§ Supplied material:
= = = = =

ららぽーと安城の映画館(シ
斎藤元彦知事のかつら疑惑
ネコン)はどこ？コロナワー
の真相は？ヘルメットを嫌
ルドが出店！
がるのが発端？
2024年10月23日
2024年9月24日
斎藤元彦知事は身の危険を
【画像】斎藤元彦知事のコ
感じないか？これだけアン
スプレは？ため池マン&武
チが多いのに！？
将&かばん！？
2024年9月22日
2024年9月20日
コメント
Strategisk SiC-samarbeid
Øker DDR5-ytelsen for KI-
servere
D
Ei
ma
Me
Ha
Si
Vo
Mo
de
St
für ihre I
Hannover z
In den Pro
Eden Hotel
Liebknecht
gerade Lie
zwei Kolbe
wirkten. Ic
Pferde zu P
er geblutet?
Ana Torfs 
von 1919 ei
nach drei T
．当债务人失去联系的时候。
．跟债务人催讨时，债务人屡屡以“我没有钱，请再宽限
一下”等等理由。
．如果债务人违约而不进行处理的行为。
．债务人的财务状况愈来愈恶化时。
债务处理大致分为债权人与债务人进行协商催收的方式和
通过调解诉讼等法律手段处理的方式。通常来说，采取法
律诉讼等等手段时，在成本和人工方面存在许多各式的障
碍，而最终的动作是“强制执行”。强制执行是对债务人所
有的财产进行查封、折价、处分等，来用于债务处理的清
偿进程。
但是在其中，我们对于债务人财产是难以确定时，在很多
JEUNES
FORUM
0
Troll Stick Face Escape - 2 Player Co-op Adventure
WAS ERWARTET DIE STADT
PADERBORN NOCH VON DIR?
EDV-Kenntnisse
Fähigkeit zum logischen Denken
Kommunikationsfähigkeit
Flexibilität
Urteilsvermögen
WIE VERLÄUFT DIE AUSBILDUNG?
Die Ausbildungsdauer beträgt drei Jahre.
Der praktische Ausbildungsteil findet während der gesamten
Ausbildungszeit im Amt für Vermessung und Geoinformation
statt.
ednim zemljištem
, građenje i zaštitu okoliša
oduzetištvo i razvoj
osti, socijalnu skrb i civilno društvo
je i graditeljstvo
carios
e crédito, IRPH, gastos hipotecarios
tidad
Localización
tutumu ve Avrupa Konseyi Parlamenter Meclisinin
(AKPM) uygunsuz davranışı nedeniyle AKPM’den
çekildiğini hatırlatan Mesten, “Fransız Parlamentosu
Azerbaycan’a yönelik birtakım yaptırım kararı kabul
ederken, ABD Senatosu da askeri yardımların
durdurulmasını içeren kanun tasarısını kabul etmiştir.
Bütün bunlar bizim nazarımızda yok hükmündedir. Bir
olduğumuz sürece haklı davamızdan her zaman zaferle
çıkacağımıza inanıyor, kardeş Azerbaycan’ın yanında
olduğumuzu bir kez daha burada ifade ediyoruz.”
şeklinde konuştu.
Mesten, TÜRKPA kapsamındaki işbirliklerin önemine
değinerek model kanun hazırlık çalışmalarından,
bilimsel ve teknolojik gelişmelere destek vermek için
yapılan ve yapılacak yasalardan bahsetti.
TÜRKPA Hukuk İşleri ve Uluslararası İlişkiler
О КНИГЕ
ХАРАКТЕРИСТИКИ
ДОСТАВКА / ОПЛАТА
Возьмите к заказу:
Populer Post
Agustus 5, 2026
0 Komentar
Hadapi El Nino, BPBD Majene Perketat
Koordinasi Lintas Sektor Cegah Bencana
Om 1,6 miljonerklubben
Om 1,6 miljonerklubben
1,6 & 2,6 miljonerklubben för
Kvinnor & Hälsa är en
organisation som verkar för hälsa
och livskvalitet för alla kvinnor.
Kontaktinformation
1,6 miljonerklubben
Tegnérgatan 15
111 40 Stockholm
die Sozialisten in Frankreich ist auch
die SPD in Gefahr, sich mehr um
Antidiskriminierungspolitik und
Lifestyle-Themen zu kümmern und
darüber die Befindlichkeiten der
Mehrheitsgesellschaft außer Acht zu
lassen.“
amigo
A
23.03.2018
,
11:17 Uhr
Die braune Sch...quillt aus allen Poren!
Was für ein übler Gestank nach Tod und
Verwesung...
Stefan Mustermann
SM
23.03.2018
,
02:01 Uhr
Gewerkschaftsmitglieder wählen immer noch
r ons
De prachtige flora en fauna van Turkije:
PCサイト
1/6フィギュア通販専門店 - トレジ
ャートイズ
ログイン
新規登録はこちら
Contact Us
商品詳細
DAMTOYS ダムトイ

= = = = =

§ Task objective: Each line containing "nach" belongs in the answer; pick these out of the material and copy them.

§ Response:
nach drei T
Was für ein übler Gestank nach Tod und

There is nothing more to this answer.